◆ THE TASK: Lines from the opening of the material through the line containing "(tenting front back)" must be duplicated word for word. Pictures are not.

※ ※ ※

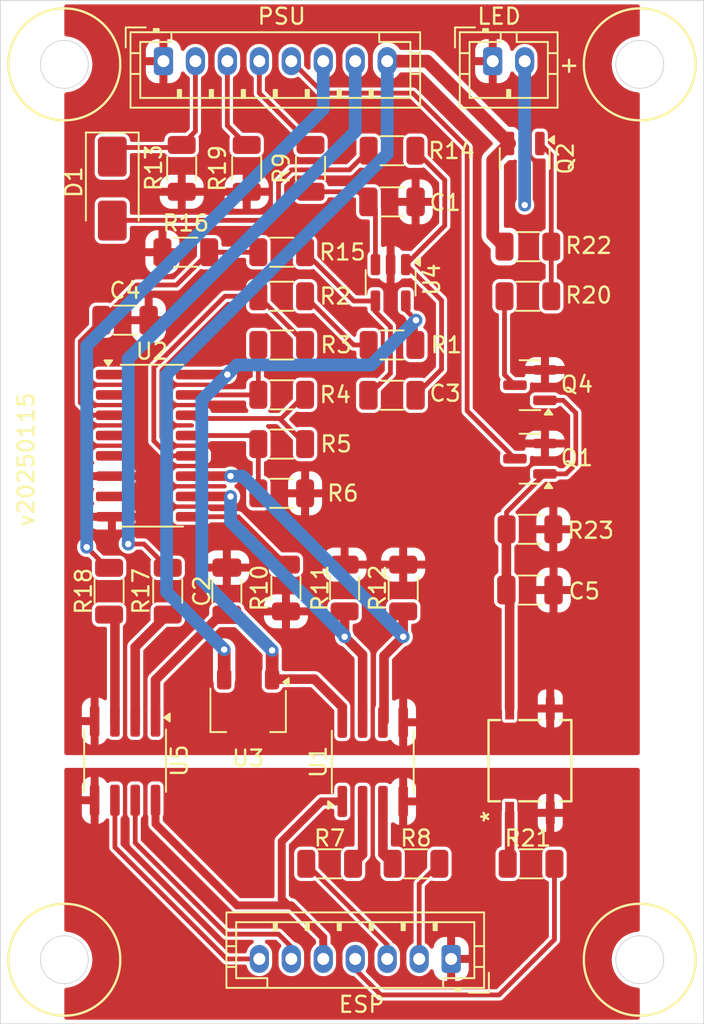
<source format=kicad_pcb>
(kicad_pcb
	(version 20241129)
	(generator "pcbnew")
	(generator_version "9.0")
	(general
		(thickness 1.6)
		(legacy_teardrops no)
	)
	(paper "A4")
	(layers
		(0 "F.Cu" signal)
		(2 "B.Cu" signal)
		(5 "F.SilkS" user "F.Silkscreen")
		(7 "B.SilkS" user "B.Silkscreen")
		(1 "F.Mask" user)
		(3 "B.Mask" user)
		(25 "Edge.Cuts" user)
		(27 "Margin" user)
		(31 "F.CrtYd" user "F.Courtyard")
		(29 "B.CrtYd" user "B.Courtyard")
	)
	(setup
		(stackup
			(layer "F.SilkS"
				(type "Top Silk Screen")
			)
			(layer "F.Mask"
				(type "Top Solder Mask")
				(thickness 0.01)
			)
			(layer "F.Cu"
				(type "copper")
				(thickness 0.035)
			)
			(layer "dielectric 1"
				(type "core")
				(thickness 1.51)
				(material "FR4")
				(epsilon_r 4.5)
				(loss_tangent 0.02)
			)
			(layer "B.Cu"
				(type "copper")
				(thickness 0.035)
			)
			(layer "B.Mask"
				(type "Bottom Solder Mask")
				(thickness 0.01)
			)
			(layer "B.SilkS"
				(type "Bottom Silk Screen")
			)
			(copper_finish "None")
			(dielectric_constraints no)
		)
		(pad_to_mask_clearance 0)
		(allow_soldermask_bridges_in_footprints no)
		(tenting front back)
		(pcbplotparams
			(layerselection 0x000010f0_ffffffff)
			(plot_on_all_layers_selection 0x000040f0_80000001)
			(disableapertmacros no)
			(usegerberextensions no)
			(usegerberattributes yes)
			(usegerberadvancedattributes yes)
			(creategerberjobfile yes)
			(dashed_line_dash_ratio 12.000000)
			(dashed_line_gap_ratio 3.000000)
			(svgprecision 4)
			(plotframeref no)
			(mode 1)
			(useauxorigin no)
			(hpglpennumber 1)
			(hpglpenspeed 20)
			(hpglpendiameter 15.000000)
			(pdf_front_fp_property_popups yes)
			(pdf_back_fp_property_popups yes)
			(pdf_metadata yes)
			(dxfpolygonmode yes)
			(dxfimperialunits yes)
			(dxfusepcbnewfont yes)
			(psnegative no)
			(psa4output no)
			(plotinvisibletext no)
			(sketchpadsonfab no)
			(plotpadnumbers no)
			(hidednponfab no)
			(sketchdnponfab yes)
			(crossoutdnponfab yes)
			(subtractmaskfromsilk no)
			(outputformat 4)
			(mirror no)
			(drillshape 0)
			(scaleselection 1)
			(outputdirectory "booster-v2-20250115")
		)
	)
	(net 0 "")
	(net 1 "+3.3V")
	(net 2 "GND-ESP")
	(net 3 "PSU +5V")
	(net 4 "GND-PSU")
	(net 5 "/PSU Power Gate")
	(net 6 "PSU +12V")
	(net 7 "Net-(U1-VIA)")
	(net 8 "Net-(U1-VIB)")
	(net 9 "/PSU A TACHOMETER")
	(net 10 "/PSU A TX")
	(net 11 "Net-(U4-+)")
	(net 12 "Net-(U4--)")
	(net 13 "/PSU/PSU SIG1")
	(net 14 "/PSU/PSU SIG3")
	(net 15 "/PSU/PSU ON")
	(net 16 "/PSU/PSU TACHOMETER")
	(net 17 "/PSU/PSU TX")
	(net 18 "/PSU/PSU SIG2")
	(net 19 "/PSU/PSU Button LED")
	(net 20 "/PSU/MUX CUR A")
	(net 21 "/PSU/MUX CUR B")
	(net 22 "Net-(U2-X)")
	(net 23 "Net-(Q1-G)")
	(net 24 "Net-(D1-A)")
	(net 25 "Net-(Q2-G)")
	(net 26 "Net-(Q3-Pad1)")
	(net 27 "Net-(Q4-D)")
	(net 28 "Net-(U2-X3)")
	(net 29 "Net-(U2-X2)")
	(net 30 "Net-(U2-X1)")
	(net 31 "Net-(U2-X0)")
	(net 32 "/PSU Current A")
	(net 33 "/PSU Current B")
	(net 34 "Net-(U2-C)")
	(net 35 "unconnected-(U2-X5-Pad5)")
	(net 36 "unconnected-(U2-X4-Pad1)")
	(net 37 "unconnected-(U2-X6-Pad2)")
	(net 38 "unconnected-(U2-X7-Pad4)")
	(net 39 "unconnected-(U2-VEE-Pad7)")
	(net 40 "Net-(C3-Pad2)")
	(net 41 "Net-(R1-Pad1)")
	(net 42 "Net-(U5-VIA)")
	(net 43 "Net-(U5-VIB)")
	(footprint "Resistor_SMD:R_1206_3216Metric" (layer "F.Cu") (at 79.6 72.505))
	(footprint "Resistor_SMD:R_1206_3216Metric" (layer "F.Cu") (at 86.5 75.55))
	(footprint "Package_TO_SOT_SMD:SOT-23" (layer "F.Cu") (at 95.13 82.6639 180))
	(footprint "Diode_SMD:D_SMA" (layer "F.Cu") (at 69 65.77 -90))
	(footprint "Resistor_SMD:R_1206_3216Metric" (layer "F.Cu") (at 73.6 69.75))
	(footprint "Package_TO_SOT_SMD:SOT-23" (layer "F.Cu") (at 94.8 63.8875 -90))
	(footprint "Resistor_SMD:R_1206_3216Metric" (layer "F.Cu") (at 81.4 64.505 90))
	(footprint "Resistor_SMD:R_1206_3216Metric" (layer "F.Cu") (at 79.6 81.75))
	(footprint "Resistor_SMD:R_1206_3216Metric" (layer "F.Cu") (at 95.13 87.0782 180))
	(footprint "Resistor_SMD:R_1206_3216Metric" (layer "F.Cu") (at 95 72.505))
	(footprint "Resistor_SMD:R_1206_3216Metric" (layer "F.Cu") (at 79.6 69.75))
	(footprint "Connector_JST:JST_PH_B8B-PH-K_1x08_P2.00mm_Vertical" (layer "F.Cu") (at 72.2 57.8))
	(footprint "Package_TO_SOT_SMD:SOT-89-3" (layer "F.Cu") (at 77.5 98.4 -90))
	(footprint "Resistor_SMD:R_1206_3216Metric" (layer "F.Cu") (at 82.6 108 180))
	(footprint "Resistor_SMD:R_1206_3216Metric" (layer "F.Cu") (at 88 108))
	(footprint "Resistor_SMD:R_1206_3216Metric" (layer "F.Cu") (at 79.6 84.828332 180))
	(footprint "trypillia:VOM1271T" (layer "F.Cu") (at 95.13 101.55 90))
	(footprint "Resistor_SMD:R_1206_3216Metric" (layer "F.Cu") (at 95.2 108))
	(footprint "Resistor_SMD:R_1206_3216Metric" (layer "F.Cu") (at 83.532 90.75 -90))
	(footprint "Resistor_SMD:R_1206_3216Metric" (layer "F.Cu") (at 77.408332 64.505 90))
	(footprint "Resistor_SMD:R_1206_3216Metric" (layer "F.Cu") (at 95 69.4 180))
	(footprint "Capacitor_SMD:C_1206_3216Metric" (layer "F.Cu") (at 69.8 74))
	(footprint "Resistor_SMD:R_1206_3216Metric" (layer "F.Cu") (at 73.341666 64.505 -90))
	(footprint "Resistor_SMD:R_1206_3216Metric" (layer "F.Cu") (at 72.468 90.95 90))
	(footprint "Resistor_SMD:R_1206_3216Metric" (layer "F.Cu") (at 86.5 63.4 180))
	(footprint "Package_SO:SOP-16_3.9x9.9mm_P1.27mm" (layer "F.Cu") (at 71.475 81.85))
	(footprint "Package_TO_SOT_SMD:SOT-23" (layer "F.Cu") (at 95.13 78.0639 180))
	(footprint "Connector_JST:JST_PH_B7B-PH-K_1x07_P2.00mm_Vertical" (layer "F.Cu") (at 90.2 113.95 180))
	(footprint "Capacitor_SMD:C_1206_3216Metric" (layer "F.Cu") (at 95.13 90.8782))
	(footprint "Package_SO:SOIC-8_3.9x4.9mm_P1.27mm"
		(layer "F.Cu")
		(uuid "99c0d8c9-96c8-49d1-aa7d-7717f8f97c2f")
		(at 69.8 101.55 -90)
		(descr "SOIC, 8 Pin (JEDEC MS-012AA, https://www.analog.com/media/en/package-pcb-resources/package/pkg_pdf/soic_narrow-r/r_8.pdf), generated with kicad-footprint-generator ipc_gullwing_generator.py")
		(tags "SOIC SO")
		(property "Reference" "U5"
			(at 0 -3.4 90)
			(layer "F.SilkS")
			(uuid "a98d8be8-0311-4616-9ef1-1e407486d4bb")
			(effects
				(font
					(size 1 1)
					(thickness 0.15)
				)
			)
		)
		(property "Value" "ADuM1200BR"
			(at 0 3.4 90)
			(layer "F.Fab")
			(uuid "d434dd8c-88cd-4f6d-a81f-ecd4e10356c2")
			(effects
				(font
					(size 1 1)
					(thickness 0.15)
				)
			)
		)
		(property "Footprint" ""
			(at 0 0 -90)
			(layer "F.Fab")
			(hide yes)
			(uuid "33a07638-a77b-426e-bbaf-1e125daed8bc")
			(effects
				(font
					(size 1.27 1.27)
					(thickness 0.15)
				)
			)
		)
		(property "Datasheet" "https://www.analog.com/static/imported-files/data_sheets/ADuM1200_1201.pdf"
			(at 0 0 -90)
			(unlocked yes)
			(layer "F.Fab")
			(hide yes)
			(uuid "6a2175ab-2095-46f9-b67b-ba40415c84a6")
			(effects
				(font
					(size 1.27 1.27)
					(thickness 0.15)
				)
			)
		)
		(property "Description" "Dual-Channel Digital Isolator, 10Mbps 50ns, bidirectional communication, 3V/5V level translation, SOIC-8"
			(at 0 0 -90)
			(unlocked yes)
			(layer "F.Fab")
			(hide yes)
			(uuid "f7b4c2f4-f695-42a4-87d6-b7c67b2df97d")
			(effects
				(font
					(size 1.27 1.27)
					(thickness 0.15)
				)
			)
		)
		(property "MANUFACTURER" ""
			(at 0 0 -90)
			(unlocked yes)
			(layer "F.Fab")
			(hide yes)
			(uuid "32ad54c6-7d6a-43fb-9209-9303da2abb15")
			(effects
				(font
					(size 1 1)
					(thickness 0.15)
				)
			)
		)
		(property "MAXIMUM_PACKAGE_HEIGHT" ""
			(at 0 0 -90)
			(unlocked yes)
			(layer "F.Fab")
			(hide yes)
			(uuid "4a0206a8-289f-4c5b-8ad0-7bc3aedbcf15")
			(effects
				(font
					(size 1 1)
					(thickness 0.15)
				)
			)
		)

... [282509 chars truncated]
</source>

※ ※ ※

◆ ANSWER TO THIS TASK:
<source format=kicad_pcb>
(kicad_pcb
	(version 20241129)
	(generator "pcbnew")
	(generator_version "9.0")
	(general
		(thickness 1.6)
		(legacy_teardrops no)
	)
	(paper "A4")
	(layers
		(0 "F.Cu" signal)
		(2 "B.Cu" signal)
		(5 "F.SilkS" user "F.Silkscreen")
		(7 "B.SilkS" user "B.Silkscreen")
		(1 "F.Mask" user)
		(3 "B.Mask" user)
		(25 "Edge.Cuts" user)
		(27 "Margin" user)
		(31 "F.CrtYd" user "F.Courtyard")
		(29 "B.CrtYd" user "B.Courtyard")
	)
	(setup
		(stackup
			(layer "F.SilkS"
				(type "Top Silk Screen")
			)
			(layer "F.Mask"
				(type "Top Solder Mask")
				(thickness 0.01)
			)
			(layer "F.Cu"
				(type "copper")
				(thickness 0.035)
			)
			(layer "dielectric 1"
				(type "core")
				(thickness 1.51)
				(material "FR4")
				(epsilon_r 4.5)
				(loss_tangent 0.02)
			)
			(layer "B.Cu"
				(type "copper")
				(thickness 0.035)
			)
			(layer "B.Mask"
				(type "Bottom Solder Mask")
				(thickness 0.01)
			)
			(layer "B.SilkS"
				(type "Bottom Silk Screen")
			)
			(copper_finish "None")
			(dielectric_constraints no)
		)
		(pad_to_mask_clearance 0)
		(allow_soldermask_bridges_in_footprints no)
		(tenting front back)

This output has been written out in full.